The four episodes compiled for this Switch release previously appeared on PC and mobile and each is immediately accessible from the main menu. Each self-contained chapter follows a different protagonist but their stories overlap, connecting in various ways depending on your choices, with recurring characters and locations. Episode one revolves around Wilma, a gifted young violinist having difficulties composing a piece following an incredible debut. Infatuated with her tutor, she retreats to an isolated cabin in the mountains at his suggestion in order to work in solitude.
Episode two focuses on aspiring artist Franz, struggling to develop his eye and understand both himself and his subjects while capturing their multi-faceted personalities on canvas. Episode three sees mathematician Emma fighting a numerical conundrum as well as the restrictive gender politics of her era, while Episode four – appropriately titled ‘Closure’ – poignantly links the previous stories. Although the protagonists are fictional, many luminaries from the artistic and scientific fields get name-checked and you’ll likely cross paths with Gustav Klimt, Freud and Wittgenstein on your journey.
As you can see from the screenshots, the pixel aesthetic gives a period feel – imagine a sepia-toned Thimbleweed Park without the verb menu and you’re not far off. However, while you won’t be investigating murders or insult-sword-fighting in pre-war Vienna, dramatic framing and subtle graphical flourishes keep things visually striking. Environmental elements illuminate as your protagonist’s thought process develops; ghostly character outlines appear and hang in mid-air; mathematical equations and graph curves snake across furniture. It all looks sumptuously rich and sharp with wonderful animation.

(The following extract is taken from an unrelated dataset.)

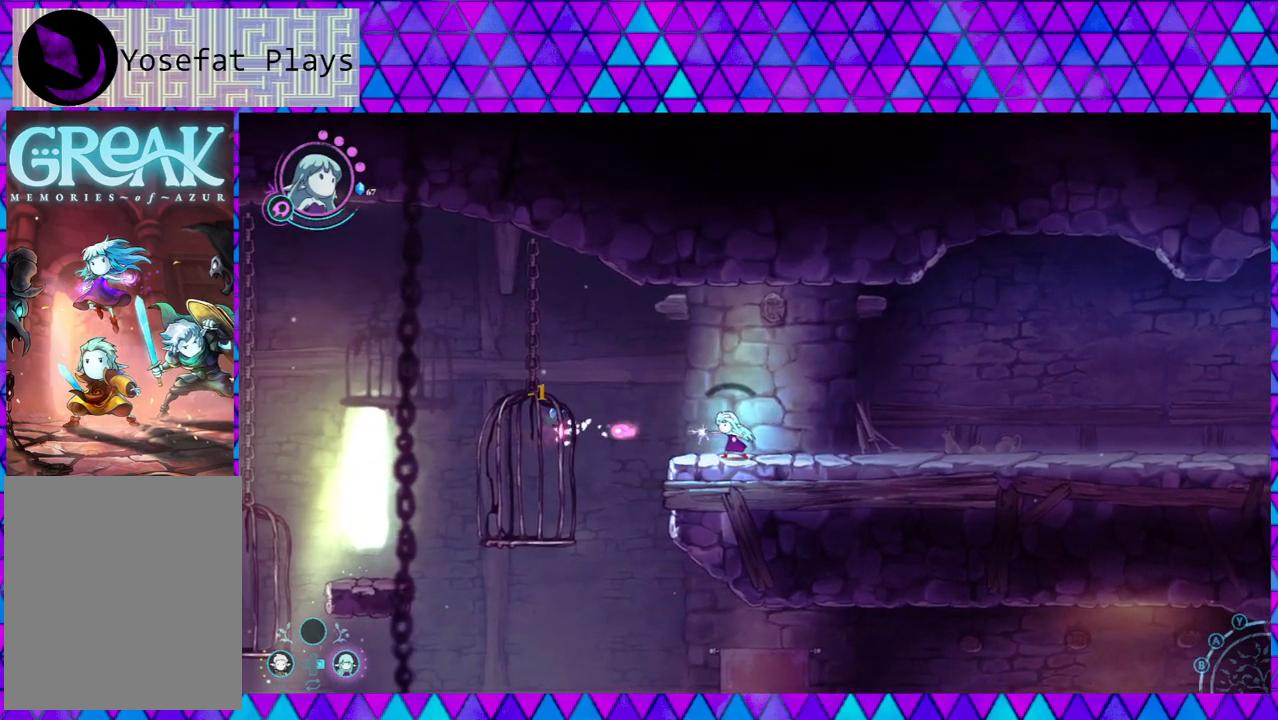
{"buttons": [], "left_stick": "center", "right_stick": "down-left", "events": [[367, "right_stick", "down-left"]]}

There’s a cinematic influence in the direction of these scenes and the surreal elements that convey the characters’ perception of the world. They find inspiration in their everyday surroundings – figures appear and leave outlines that dissolve with audio flourishes or the cursor becomes a bouncing musical note as Wilma finds a melody. Sound is an integral part of the experience – whether it’s chalk on a blackboard, birdsong in the countryside or a character’s heartbeat – and a good pair of headphones will enhance the experience.
As with other point-and-click adventures that have appeared on Switch, The Lion’s Song disappointingly lacks pointer controls. Perhaps more surprisingly, the touchscreen also goes unsupported. Elsewhere this would be a significant drawback, but the tranquil nature of the gameplay and its lack of intricate verb menus or UI elements mean the stick-controlled cursor feels just fine in practice.
Tapping ‘A’ speeds up and skips text, though you’ll want to read everything as the writing is generally top drawer. Upon completion of an episode, you can review your decisions against those of other players – ‘11% didn’t talk about X to Y either’ – and you have the option to return to those decisive scenes and make different choices to uncover new ‘connections’. These unlock achievements viewable in a special gallery from the main menu. It’s a neat way of enabling you to explore the other narrative branches without replaying great swathes of the game.
Not that a replay would take long – The Lion’s Song is a pleasantly brief experience. Each episode lasts between 30 minutes to an hour. While this may seem short, it suits the game’s tone – it feels like a short novel and is best consumed in a comfy chair over a sitting or two with a glass of something nice. It certainly doesn’t outstay its welcome.
It’s a delicate game with choices that unlock opportunities for reflection and rely on memory and intuition rather than skill or dexterity. You might be asked to recall a particular conversation in order to reveal a new side of a subject’s personality or scroll back and forth to reveal a diagram representing earlier work on your mathematical problem. Puzzles are not the focus and the interactions are agreeably engaging rather than taxing. You won’t encounter the frustrations common to the genre – there are no objects to use in obscure, unorthodox ways – and this enables a gentle, pensive game that gives you time to meditate on some mighty big subjects of the human condition.
An emotional story that weaves big themes across its episodes, The Lion’s Song is a poignant point-and-click adventure with excellent audio, a beautiful art style and great writing. The exploration of its subjects isn’t muddied with obstinate riddles or ill-fitting mechanics and it’s a satisfying, albeit brief, experience that is absolutely worthy of your time.